• ACTIVITY
Find "parameters, and columns.</span></span>" and "following DDL statements:</span></span>" in the records below. Copy the lines holding them and every line between, exactly, and no others.

• RECORDS FOR THIS EXERCISE
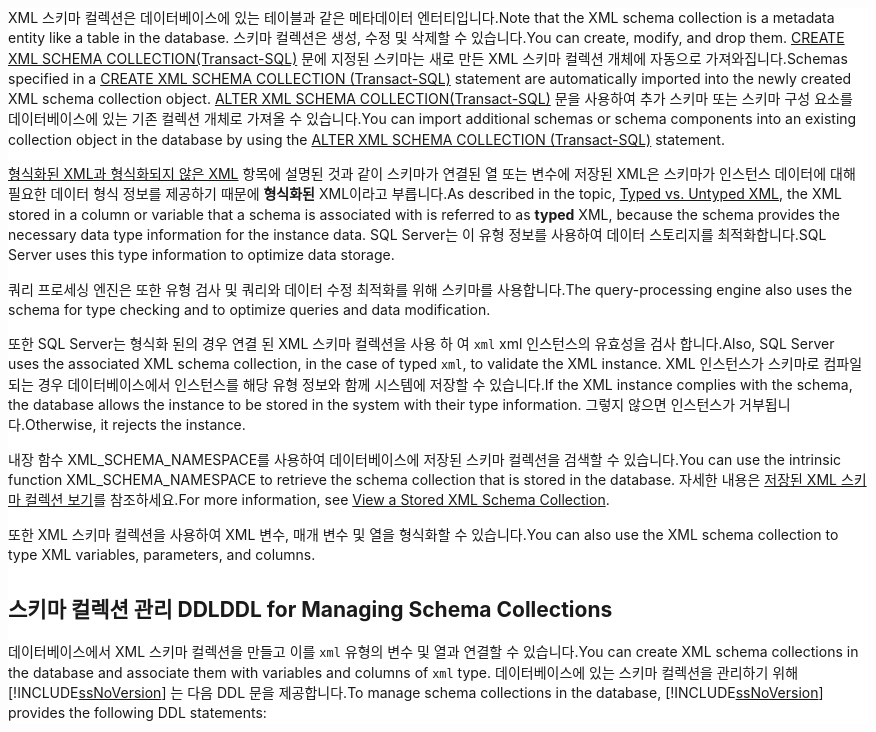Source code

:  <span data-ttu-id="49468-108">XML 스키마 컬렉션은 데이터베이스에 있는 테이블과 같은 메타데이터 엔터티입니다.</span><span class="sxs-lookup"><span data-stu-id="49468-108">Note that the XML schema collection is a metadata entity like a table in the database.</span></span> <span data-ttu-id="49468-109">스키마 컬렉션은 생성, 수정 및 삭제할 수 있습니다.</span><span class="sxs-lookup"><span data-stu-id="49468-109">You can create, modify, and drop them.</span></span> <span data-ttu-id="49468-110">[CREATE XML SCHEMA COLLECTION(Transact-SQL)](/sql/t-sql/statements/create-xml-schema-collection-transact-sql) 문에 지정된 스키마는 새로 만든 XML 스키마 컬렉션 개체에 자동으로 가져와집니다.</span><span class="sxs-lookup"><span data-stu-id="49468-110">Schemas specified in a [CREATE XML SCHEMA COLLECTION (Transact-SQL)](/sql/t-sql/statements/create-xml-schema-collection-transact-sql) statement are automatically imported into the newly created XML schema collection object.</span></span> <span data-ttu-id="49468-111">[ALTER XML SCHEMA COLLECTION(Transact-SQL)](/sql/t-sql/statements/alter-xml-schema-collection-transact-sql) 문을 사용하여 추가 스키마 또는 스키마 구성 요소를 데이터베이스에 있는 기존 컬렉션 개체로 가져올 수 있습니다.</span><span class="sxs-lookup"><span data-stu-id="49468-111">You can import additional schemas or schema components into an existing collection object in the database by using the [ALTER XML SCHEMA COLLECTION (Transact-SQL)](/sql/t-sql/statements/alter-xml-schema-collection-transact-sql) statement.</span></span>  
  
 <span data-ttu-id="49468-112">[형식화된 XML과 형식화되지 않은 XML](../xml/compare-typed-xml-to-untyped-xml.md) 항목에 설명된 것과 같이 스키마가 연결된 열 또는 변수에 저장된 XML은 스키마가 인스턴스 데이터에 대해 필요한 데이터 형식 정보를 제공하기 때문에 **형식화된** XML이라고 부릅니다.</span><span class="sxs-lookup"><span data-stu-id="49468-112">As described in the topic, [Typed vs. Untyped XML](../xml/compare-typed-xml-to-untyped-xml.md), the XML stored in a column or variable that a schema is associated with is referred to as **typed** XML, because the schema provides the necessary data type information for the instance data.</span></span> <span data-ttu-id="49468-113">SQL Server는 이 유형 정보를 사용하여 데이터 스토리지를 최적화합니다.</span><span class="sxs-lookup"><span data-stu-id="49468-113">SQL Server uses this type information to optimize data storage.</span></span>  
  
 <span data-ttu-id="49468-114">쿼리 프로세싱 엔진은 또한 유형 검사 및 쿼리와 데이터 수정 최적화를 위해 스키마를 사용합니다.</span><span class="sxs-lookup"><span data-stu-id="49468-114">The query-processing engine also uses the schema for type checking and to optimize queries and data modification.</span></span>  
  
 <span data-ttu-id="49468-115">또한 SQL Server는 형식화 된의 경우 연결 된 XML 스키마 컬렉션을 사용 하 여 `xml` xml 인스턴스의 유효성을 검사 합니다.</span><span class="sxs-lookup"><span data-stu-id="49468-115">Also, SQL Server uses the associated XML schema collection, in the case of typed `xml`, to validate the XML instance.</span></span> <span data-ttu-id="49468-116">XML 인스턴스가 스키마로 컴파일되는 경우 데이터베이스에서 인스턴스를 해당 유형 정보와 함께 시스템에 저장할 수 있습니다.</span><span class="sxs-lookup"><span data-stu-id="49468-116">If the XML instance complies with the schema, the database allows the instance to be stored in the system with their type information.</span></span> <span data-ttu-id="49468-117">그렇지 않으면 인스턴스가 거부됩니다.</span><span class="sxs-lookup"><span data-stu-id="49468-117">Otherwise, it rejects the instance.</span></span>  
  
 <span data-ttu-id="49468-118">내장 함수 XML_SCHEMA_NAMESPACE를 사용하여 데이터베이스에 저장된 스키마 컬렉션을 검색할 수 있습니다.</span><span class="sxs-lookup"><span data-stu-id="49468-118">You can use the intrinsic function XML_SCHEMA_NAMESPACE to retrieve the schema collection that is stored in the database.</span></span> <span data-ttu-id="49468-119">자세한 내용은 [저장된 XML 스키마 컬렉션 보기](../xml/view-a-stored-xml-schema-collection.md)를 참조하세요.</span><span class="sxs-lookup"><span data-stu-id="49468-119">For more information, see [View a Stored XML Schema Collection](../xml/view-a-stored-xml-schema-collection.md).</span></span>  
  
 <span data-ttu-id="49468-120">또한 XML 스키마 컬렉션을 사용하여 XML 변수, 매개 변수 및 열을 형식화할 수 있습니다.</span><span class="sxs-lookup"><span data-stu-id="49468-120">You can also use the XML schema collection to type XML variables, parameters, and columns.</span></span>  
  
##  <a name="ddl-for-managing-schema-collections"></a><a name="ddl"></a> <span data-ttu-id="49468-121">스키마 컬렉션 관리 DDL</span><span class="sxs-lookup"><span data-stu-id="49468-121">DDL for Managing Schema Collections</span></span>  
 <span data-ttu-id="49468-122">데이터베이스에서 XML 스키마 컬렉션을 만들고 이를 `xml` 유형의 변수 및 열과 연결할 수 있습니다.</span><span class="sxs-lookup"><span data-stu-id="49468-122">You can create XML schema collections in the database and associate them with variables and columns of `xml` type.</span></span> <span data-ttu-id="49468-123">데이터베이스에 있는 스키마 컬렉션을 관리하기 위해 [!INCLUDE[ssNoVersion](../../includes/ssnoversion-md.md)] 는 다음 DDL 문을 제공합니다.</span><span class="sxs-lookup"><span data-stu-id="49468-123">To manage schema collections in the database, [!INCLUDE[ssNoVersion](../../includes/ssnoversion-md.md)] provides the following DDL statements:</span></span>  
  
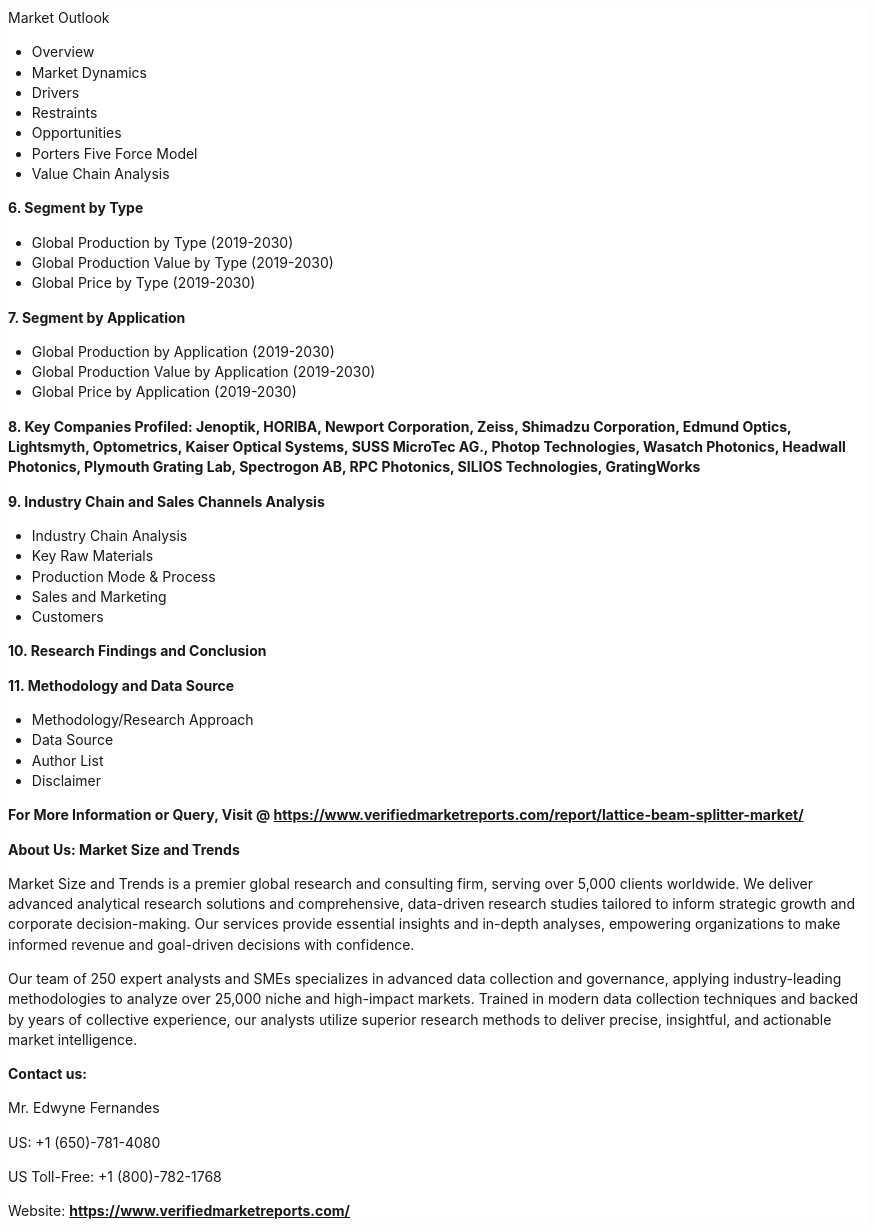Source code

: Market Outlook</strong></p><ul><li>Overview</li><li>Market Dynamics</li><li>Drivers</li><li>Restraints</li><li>Opportunities</li><li>Porters Five Force Model</li><li>Value Chain Analysis&nbsp;</li></ul><p><strong>6. Segment by Type</strong></p><ul><li>Global Production by Type (2019-2030)</li><li>Global Production Value by Type (2019-2030)</li><li>Global Price by Type (2019-2030)</li></ul><p><strong>7. Segment by Application</strong></p><ul><li>Global Production by Application (2019-2030)</li><li>Global Production Value by Application (2019-2030)</li><li>Global Price by Application (2019-2030)</li></ul><p><strong>8. Key Companies Profiled: Jenoptik, HORIBA, Newport Corporation, Zeiss, Shimadzu Corporation, Edmund Optics, Lightsmyth, Optometrics, Kaiser Optical Systems, SUSS MicroTec AG., Photop Technologies, Wasatch Photonics, Headwall Photonics, Plymouth Grating Lab, Spectrogon AB, RPC Photonics, SILIOS Technologies, GratingWorks</strong></p><p><strong>9. Industry Chain and Sales Channels Analysis</strong></p><ul><li>Industry Chain Analysis</li><li>Key Raw Materials</li><li>Production Mode &amp; Process</li><li>Sales and Marketing</li><li>Customers</li></ul><p><strong>10. Research Findings and Conclusion</strong></p><p><strong>11. Methodology and Data Source</strong></p><ul><li>Methodology/Research Approach</li><li>Data Source</li><li>Author List</li><li>Disclaimer</li></ul></p><p><strong>For More Information or Query, Visit @ <a href="https://www.verifiedmarketreports.com/report/lattice-beam-splitter-market/">https://www.verifiedmarketreports.com/report/lattice-beam-splitter-market/</a></strong></p><p><strong>About Us: Market Size and Trends</strong></p><p>Market Size and Trends is a premier global research and consulting firm, serving over 5,000 clients worldwide. We deliver advanced analytical research solutions and comprehensive, data-driven research studies tailored to inform strategic growth and corporate decision-making. Our services provide essential insights and in-depth analyses, empowering organizations to make informed revenue and goal-driven decisions with confidence.</p><p>Our team of 250 expert analysts and SMEs specializes in advanced data collection and governance, applying industry-leading methodologies to analyze over 25,000 niche and high-impact markets. Trained in modern data collection techniques and backed by years of collective experience, our analysts utilize superior research methods to deliver precise, insightful, and actionable market intelligence.</p><p><strong>Contact us:</strong></p><p>Mr. Edwyne Fernandes</p><p>US: +1 (650)-781-4080</p><p>US Toll-Free: +1 (800)-782-1768</p><p>Website: <strong><a href="https://www.verifiedmarketreports.com/">https://www.verifiedmarketreports.com/</a></strong></p>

• REPLY TO THE TASK
 <span data-ttu-id="49468-120">또한 XML 스키마 컬렉션을 사용하여 XML 변수, 매개 변수 및 열을 형식화할 수 있습니다.</span><span class="sxs-lookup"><span data-stu-id="49468-120">You can also use the XML schema collection to type XML variables, parameters, and columns.</span></span>  
  
##  <a name="ddl-for-managing-schema-collections"></a><a name="ddl"></a> <span data-ttu-id="49468-121">스키마 컬렉션 관리 DDL</span><span class="sxs-lookup"><span data-stu-id="49468-121">DDL for Managing Schema Collections</span></span>  
 <span data-ttu-id="49468-122">데이터베이스에서 XML 스키마 컬렉션을 만들고 이를 `xml` 유형의 변수 및 열과 연결할 수 있습니다.</span><span class="sxs-lookup"><span data-stu-id="49468-122">You can create XML schema collections in the database and associate them with variables and columns of `xml` type.</span></span> <span data-ttu-id="49468-123">데이터베이스에 있는 스키마 컬렉션을 관리하기 위해 [!INCLUDE[ssNoVersion](../../includes/ssnoversion-md.md)] 는 다음 DDL 문을 제공합니다.</span><span class="sxs-lookup"><span data-stu-id="49468-123">To manage schema collections in the database, [!INCLUDE[ssNoVersion](../../includes/ssnoversion-md.md)] provides the following DDL statements:</span></span>  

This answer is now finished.